*** Material provided ***
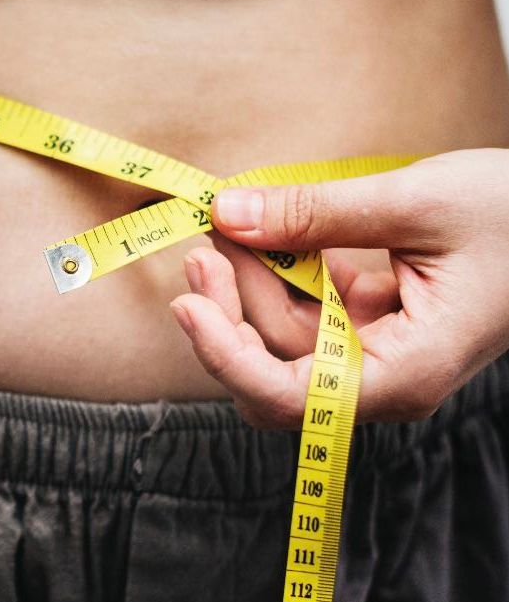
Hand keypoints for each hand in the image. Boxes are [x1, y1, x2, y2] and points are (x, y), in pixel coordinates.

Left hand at [169, 148, 508, 426]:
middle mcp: (381, 376)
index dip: (226, 356)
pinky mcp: (367, 322)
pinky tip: (261, 230)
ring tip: (228, 220)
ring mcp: (372, 350)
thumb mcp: (414, 203)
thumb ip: (315, 214)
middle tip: (204, 240)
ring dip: (247, 279)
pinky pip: (304, 307)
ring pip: (280, 334)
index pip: (286, 397)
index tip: (187, 304)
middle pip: (271, 367)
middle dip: (229, 307)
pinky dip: (278, 269)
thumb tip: (227, 212)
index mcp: (403, 373)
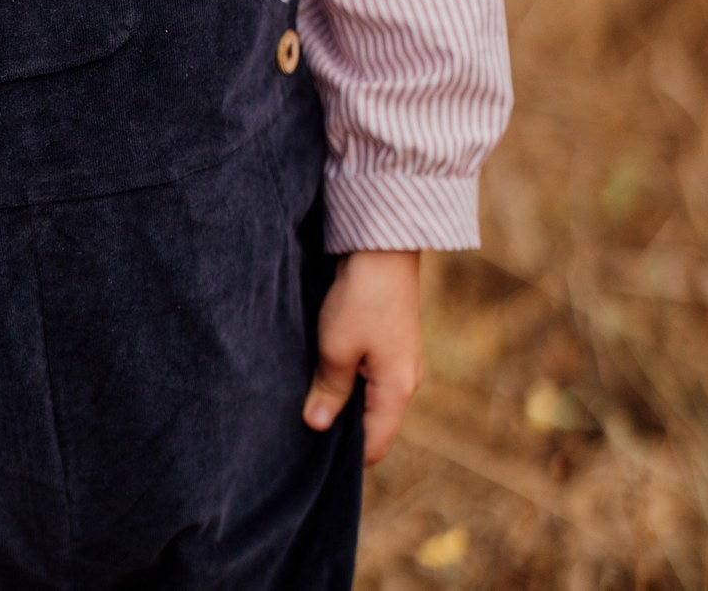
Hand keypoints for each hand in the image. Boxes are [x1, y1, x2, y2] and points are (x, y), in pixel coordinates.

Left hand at [301, 250, 422, 465]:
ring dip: (341, 398)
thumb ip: (329, 391)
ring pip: (368, 397)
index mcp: (397, 391)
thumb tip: (317, 427)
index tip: (310, 453)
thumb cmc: (361, 299)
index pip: (375, 446)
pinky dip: (347, 377)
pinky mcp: (389, 341)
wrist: (382, 250)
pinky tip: (321, 369)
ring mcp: (399, 361)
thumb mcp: (336, 348)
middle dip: (339, 427)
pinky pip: (368, 374)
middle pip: (372, 423)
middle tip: (301, 424)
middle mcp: (405, 381)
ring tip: (307, 396)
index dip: (344, 457)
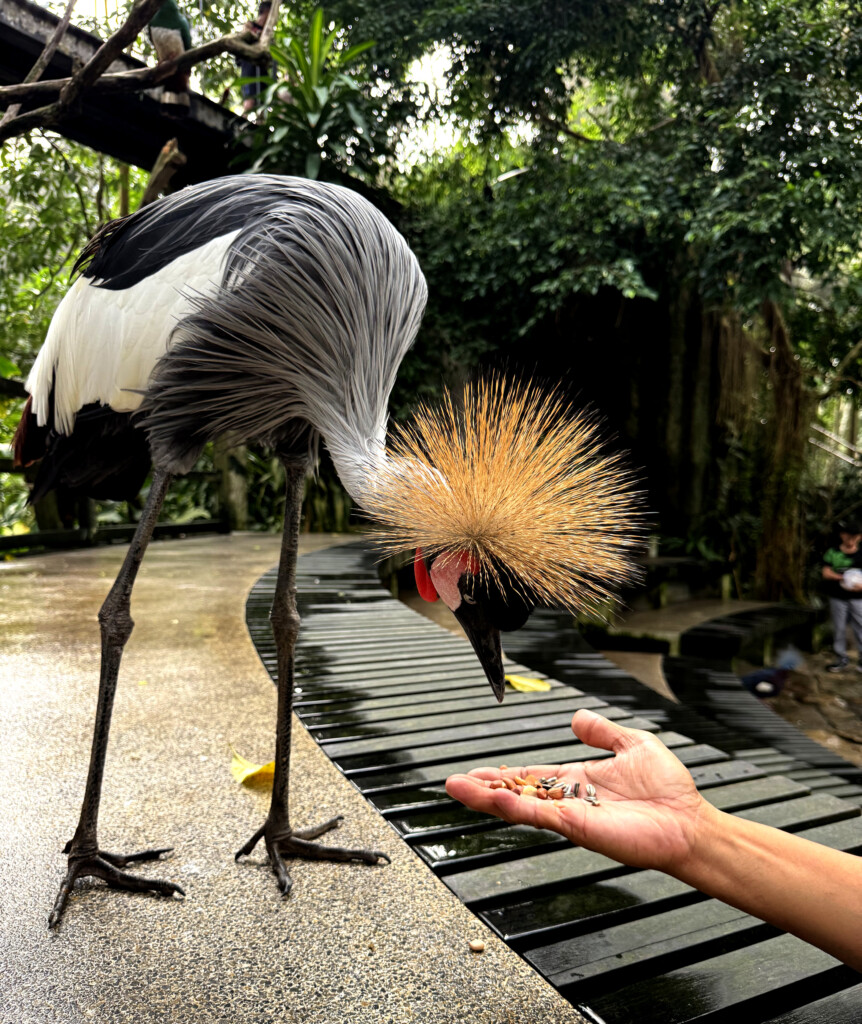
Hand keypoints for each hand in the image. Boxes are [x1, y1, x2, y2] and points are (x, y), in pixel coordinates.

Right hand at [446, 709, 712, 872]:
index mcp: (577, 781)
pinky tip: (492, 800)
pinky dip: (514, 807)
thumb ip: (603, 732)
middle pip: (517, 793)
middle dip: (485, 789)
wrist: (689, 820)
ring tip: (457, 789)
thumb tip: (577, 717)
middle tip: (454, 783)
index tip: (478, 773)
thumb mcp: (632, 745)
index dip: (504, 775)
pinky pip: (540, 815)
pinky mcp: (578, 827)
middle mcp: (569, 800)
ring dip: (487, 798)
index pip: (531, 777)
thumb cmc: (669, 789)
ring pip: (520, 805)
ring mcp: (570, 815)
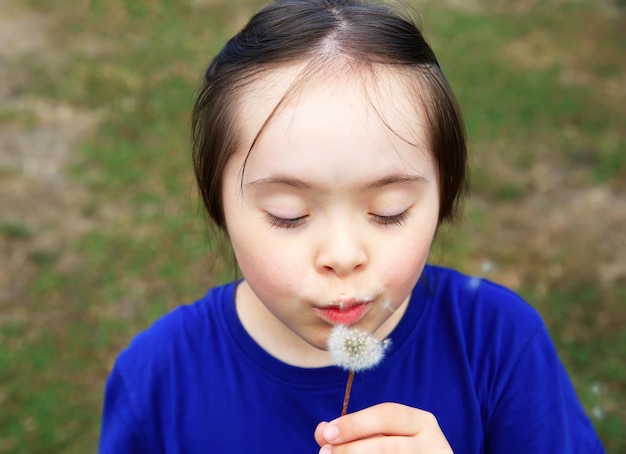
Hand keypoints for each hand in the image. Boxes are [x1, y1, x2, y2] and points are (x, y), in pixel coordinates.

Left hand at [314, 402, 452, 452]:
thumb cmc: (397, 451)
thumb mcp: (380, 436)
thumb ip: (353, 432)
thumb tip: (322, 431)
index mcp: (422, 423)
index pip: (388, 415)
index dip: (355, 423)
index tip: (327, 433)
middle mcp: (434, 445)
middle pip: (388, 446)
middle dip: (352, 449)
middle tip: (325, 453)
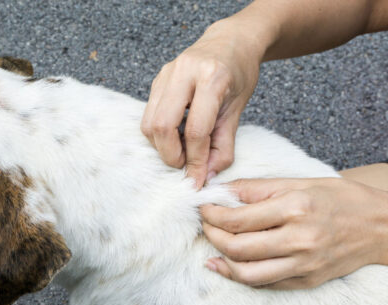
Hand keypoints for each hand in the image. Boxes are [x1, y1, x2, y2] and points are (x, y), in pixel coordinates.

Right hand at [141, 21, 263, 188]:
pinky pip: (149, 114)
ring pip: (149, 122)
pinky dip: (160, 133)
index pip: (196, 130)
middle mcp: (184, 72)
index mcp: (212, 78)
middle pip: (162, 126)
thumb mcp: (238, 109)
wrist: (230, 42)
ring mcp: (166, 74)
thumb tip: (205, 176)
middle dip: (171, 155)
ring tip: (182, 150)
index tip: (196, 181)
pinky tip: (177, 135)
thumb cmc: (238, 74)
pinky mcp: (156, 80)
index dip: (195, 160)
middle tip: (185, 165)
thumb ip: (223, 145)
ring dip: (162, 146)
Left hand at [201, 178, 387, 288]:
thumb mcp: (299, 183)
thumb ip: (257, 189)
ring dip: (221, 260)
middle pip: (236, 247)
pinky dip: (241, 276)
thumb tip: (220, 189)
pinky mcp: (308, 280)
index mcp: (295, 208)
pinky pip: (265, 284)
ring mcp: (304, 264)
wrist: (382, 226)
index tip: (203, 207)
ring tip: (212, 247)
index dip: (211, 214)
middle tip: (205, 224)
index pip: (236, 218)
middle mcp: (299, 239)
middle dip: (211, 235)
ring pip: (247, 273)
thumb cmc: (341, 199)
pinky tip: (226, 265)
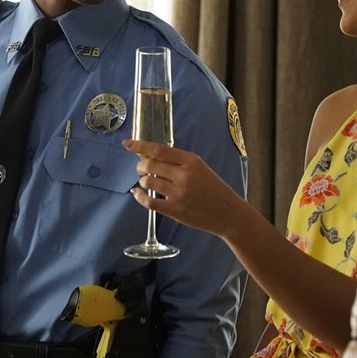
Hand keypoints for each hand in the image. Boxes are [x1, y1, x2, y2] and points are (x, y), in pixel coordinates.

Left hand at [123, 139, 248, 239]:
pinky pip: (149, 202)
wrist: (229, 213)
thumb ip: (178, 162)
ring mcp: (179, 194)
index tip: (128, 144)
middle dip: (141, 165)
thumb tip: (150, 156)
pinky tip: (138, 194)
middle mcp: (184, 176)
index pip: (160, 150)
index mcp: (192, 161)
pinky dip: (139, 196)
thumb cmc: (214, 189)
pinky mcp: (175, 211)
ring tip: (146, 181)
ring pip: (148, 182)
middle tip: (141, 168)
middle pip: (150, 165)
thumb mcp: (201, 168)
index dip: (140, 146)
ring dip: (142, 180)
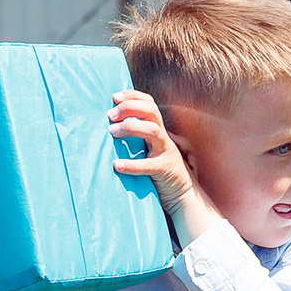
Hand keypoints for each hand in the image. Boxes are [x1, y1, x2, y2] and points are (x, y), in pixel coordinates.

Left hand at [108, 90, 195, 206]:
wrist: (182, 195)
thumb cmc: (158, 172)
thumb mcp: (149, 150)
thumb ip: (136, 138)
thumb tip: (109, 128)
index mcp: (158, 130)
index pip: (149, 103)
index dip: (133, 96)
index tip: (114, 97)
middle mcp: (163, 137)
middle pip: (152, 111)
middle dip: (130, 108)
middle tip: (110, 115)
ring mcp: (166, 152)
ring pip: (153, 130)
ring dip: (130, 127)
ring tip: (112, 132)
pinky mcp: (165, 170)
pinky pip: (149, 165)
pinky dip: (132, 164)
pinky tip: (117, 165)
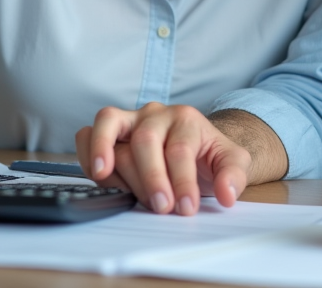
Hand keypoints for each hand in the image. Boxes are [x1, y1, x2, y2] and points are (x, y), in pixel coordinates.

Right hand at [75, 103, 250, 214]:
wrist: (194, 148)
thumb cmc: (207, 156)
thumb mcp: (232, 163)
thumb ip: (233, 176)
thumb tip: (226, 195)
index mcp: (187, 119)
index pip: (180, 150)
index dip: (181, 182)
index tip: (185, 208)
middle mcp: (156, 114)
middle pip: (145, 140)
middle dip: (152, 178)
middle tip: (161, 207)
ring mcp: (130, 119)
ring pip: (111, 128)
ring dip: (115, 166)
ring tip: (124, 193)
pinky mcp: (109, 130)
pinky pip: (88, 132)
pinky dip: (88, 152)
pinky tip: (100, 177)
*** End of Material provided ***
> Your objective: Please write out exactly, and only, the lines from the beginning of the entries through the line containing "thumb tip: (317, 427)", including both and skipping all pictures.

> Output:
Hand keypoints for each hand in the image. Boxes are [x1, y1, x2, y2] and points are (x, y), in pixel coordinates.

Left hand at [169, 148, 508, 426]:
middle mcp: (381, 376)
index dip: (226, 356)
pinky mcp: (367, 322)
pinky tip: (261, 230)
ring tip: (228, 220)
ring mcp: (372, 350)
thumb mcp: (414, 203)
thumb ip: (315, 214)
middle tip: (204, 240)
ring dip: (247, 279)
pinky pip: (304, 307)
ring pip: (280, 334)
index pip: (286, 397)
index tip: (187, 304)
middle pip: (271, 367)
middle dip: (229, 307)
pinky dip: (278, 269)
thumb tip: (227, 212)
index mcp: (403, 373)
Hand keypoints for each hand in the image. Boxes are [x1, y1, x2, y2] and points are (x, y), in pixel coordinates.

Left hand at [301, 250, 422, 465]:
ring dip: (341, 398)
thumb ip: (329, 391)
ring pip: (368, 397)
index mcp: (397, 391)
thumb tip: (317, 427)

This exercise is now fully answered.